### EXERCISE DESCRIPTION
Your task is to repeat exactly the lines from the one with "Stylos Parker" through the end of the records, both included; please leave the pictures out.

### SUPPLIED MATERIAL
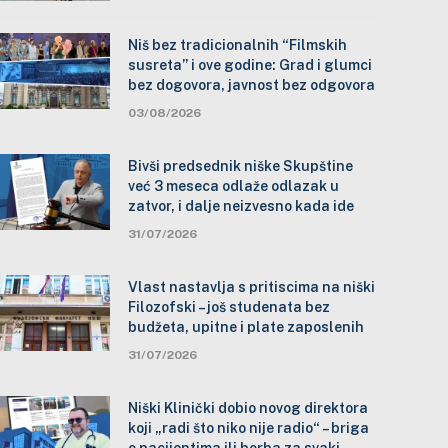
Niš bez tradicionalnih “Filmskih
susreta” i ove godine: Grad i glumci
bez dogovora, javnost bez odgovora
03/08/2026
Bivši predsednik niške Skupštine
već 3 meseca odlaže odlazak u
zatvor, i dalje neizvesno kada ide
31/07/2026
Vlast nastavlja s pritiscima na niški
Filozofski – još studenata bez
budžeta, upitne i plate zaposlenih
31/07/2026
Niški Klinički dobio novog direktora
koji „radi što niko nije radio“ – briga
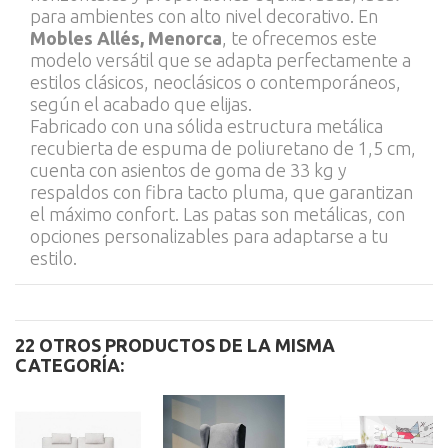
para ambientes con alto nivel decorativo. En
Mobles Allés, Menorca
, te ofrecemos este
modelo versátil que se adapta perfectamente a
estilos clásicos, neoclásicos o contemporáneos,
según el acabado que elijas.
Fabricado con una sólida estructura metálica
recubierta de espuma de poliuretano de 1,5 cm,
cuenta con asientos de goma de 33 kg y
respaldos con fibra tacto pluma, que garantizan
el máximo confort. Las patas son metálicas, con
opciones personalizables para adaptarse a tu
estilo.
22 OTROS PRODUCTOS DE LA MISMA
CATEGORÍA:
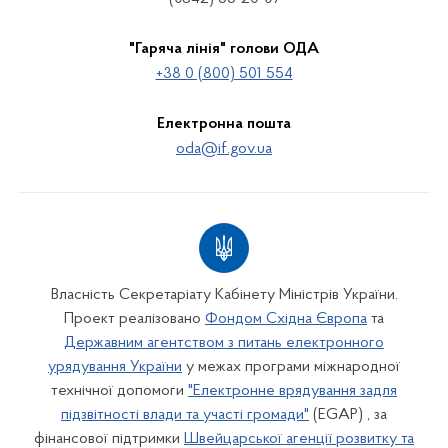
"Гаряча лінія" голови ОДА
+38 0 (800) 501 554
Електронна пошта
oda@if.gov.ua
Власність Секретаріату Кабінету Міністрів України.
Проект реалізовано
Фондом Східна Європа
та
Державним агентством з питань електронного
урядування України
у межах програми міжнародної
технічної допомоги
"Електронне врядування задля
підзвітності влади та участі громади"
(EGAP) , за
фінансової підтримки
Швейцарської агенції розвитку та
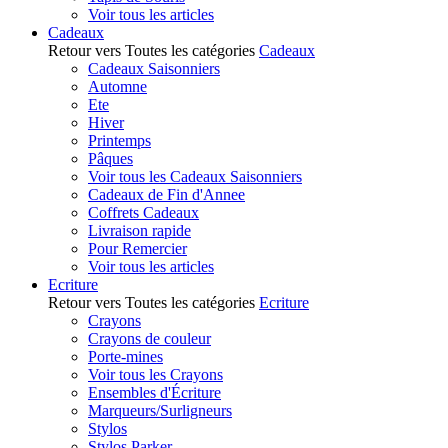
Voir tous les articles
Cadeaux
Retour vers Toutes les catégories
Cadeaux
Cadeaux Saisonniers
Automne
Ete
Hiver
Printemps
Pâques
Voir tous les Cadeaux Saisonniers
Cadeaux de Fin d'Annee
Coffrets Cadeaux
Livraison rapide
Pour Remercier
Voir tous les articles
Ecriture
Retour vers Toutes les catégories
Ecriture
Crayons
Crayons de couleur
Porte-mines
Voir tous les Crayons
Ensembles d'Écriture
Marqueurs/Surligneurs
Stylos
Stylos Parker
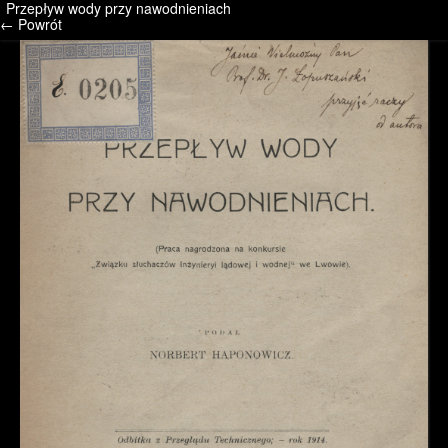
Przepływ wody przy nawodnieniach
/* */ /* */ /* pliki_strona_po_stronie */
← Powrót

### WRITTEN ANSWER
Stylos Parker
Przepływ wody przy nawodnieniach
/* */ /* */ /* pliki_strona_po_stronie */
← Powrót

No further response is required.